* _PASSAGE PROVIDED_

++++++++++++++++++++

Jag
Jag

Reputation: 1870

Anonymous functions in java

I have a class called LinkGroup which holds some game objects. I call Rotate to set some rotation variables for these objects. Whenever my game hits its update loop, I rotate the objects according to the rotation variables. If they've rotated enough, I fire an onComplete callback.

The following code works...

public void Rotate(){
    _currentRotation = _0;
    _targetRotation = 180; //degrees
    _rotationSpeed = 50;

    try{
        _onComplete = LinkGroup.class.getDeclaredMethod("rotateComplete", null);
    }
    catch(Exception ex){

    }
}

...but this is ugly.

I don't like having to declare the method rotateComplete and manually link it to Rotate via a string. Is there something similar to anonymous functions in C# so I can just declared the rotateComplete method inside the Rotate method?

For bonus points, is there a better way to implement the required exception handling for "getDeclaredMethod"? Terseness is a preference.

Upvotes: 5

Views: 3555

Answers (3)

Shivam
Shivam

Reputation: 2132

From my understanding, I believe you are trying to call onRotateComplete() method in the LinkGroup class whenever some game object is been rotated. You can use the pattern that Java Swing uses for handling button clicks or other events: This could be done this way:

Define an interface

interface IRotateHandler {
    public void onRotateComplete();
}

Change the Rotate() to Rotate(IRotateHandler handler) and then in LinkGroup class you can call your game object like this.

gameObject.Rotate(new IRotateHandler() {
    public void onRotateComplete() {
        /* do your stuff!
    }
}

Upvotes: 8

Mankarse
Mankarse

Reputation: 40633

You don't need to use getDeclaredMethod. Just make _onComplete be a Runnable (or something similar), and create an anonymous class:

public void Rotate(){
    _currentRotation = _0;
    _targetRotation = 180; //degrees
    _rotationSpeed = 50;

    _onComplete = new Runnable() {
            public void run() {
                rotateComplete();
            }
        };
}

Upvotes: 4

Makoto
Makoto

Reputation: 106460

Java 7 doesn't yet have closures. Java 8 will. So, for the time being, there's no way to write that function anonymously in Java.

As for the error handling, a quick glance at the API shows me that you throw two RuntimeExceptions and a ReflectiveOperationException. Catching Exception may be your best bet, unless you wanted to catch all three of these possible exceptions differently, and take different action based on each.

++++++++++++++++++++

* _DATA EXTRACT_

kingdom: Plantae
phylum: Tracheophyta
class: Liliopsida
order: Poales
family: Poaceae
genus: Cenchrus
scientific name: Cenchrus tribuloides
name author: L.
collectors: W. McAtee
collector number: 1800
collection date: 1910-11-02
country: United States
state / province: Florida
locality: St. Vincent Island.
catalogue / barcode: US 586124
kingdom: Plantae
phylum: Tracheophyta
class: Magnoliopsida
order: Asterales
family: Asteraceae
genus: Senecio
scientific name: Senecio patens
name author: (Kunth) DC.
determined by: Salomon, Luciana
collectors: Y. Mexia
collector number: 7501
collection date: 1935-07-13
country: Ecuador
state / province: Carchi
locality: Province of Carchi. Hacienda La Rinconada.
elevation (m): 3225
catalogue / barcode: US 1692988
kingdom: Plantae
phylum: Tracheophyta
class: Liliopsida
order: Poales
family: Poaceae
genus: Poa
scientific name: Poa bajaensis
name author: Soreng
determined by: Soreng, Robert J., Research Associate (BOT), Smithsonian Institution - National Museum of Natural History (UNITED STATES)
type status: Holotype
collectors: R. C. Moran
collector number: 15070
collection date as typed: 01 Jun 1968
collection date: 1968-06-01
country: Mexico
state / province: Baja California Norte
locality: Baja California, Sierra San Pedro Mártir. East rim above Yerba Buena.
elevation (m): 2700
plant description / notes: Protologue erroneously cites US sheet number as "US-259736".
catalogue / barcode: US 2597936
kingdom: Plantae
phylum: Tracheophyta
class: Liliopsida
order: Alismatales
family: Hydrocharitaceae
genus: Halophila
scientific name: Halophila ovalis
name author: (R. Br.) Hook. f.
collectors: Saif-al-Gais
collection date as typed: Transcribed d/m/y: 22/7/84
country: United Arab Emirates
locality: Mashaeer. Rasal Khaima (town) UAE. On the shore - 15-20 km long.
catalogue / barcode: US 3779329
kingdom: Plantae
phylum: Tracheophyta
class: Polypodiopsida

++++++++++++++++++++

* _WHAT YOU WILL DO_
Copy the post about anonymous functions in Java from "For bonus points, is" up to and including "Answers (3)", and put "error handling" in place of "exception handling".

* _RESULT_
For bonus points, is there a better way to implement the required error handling for "getDeclaredMethod"? Terseness is a preference.

Upvotes: 5

Views: 3555

Answers (3)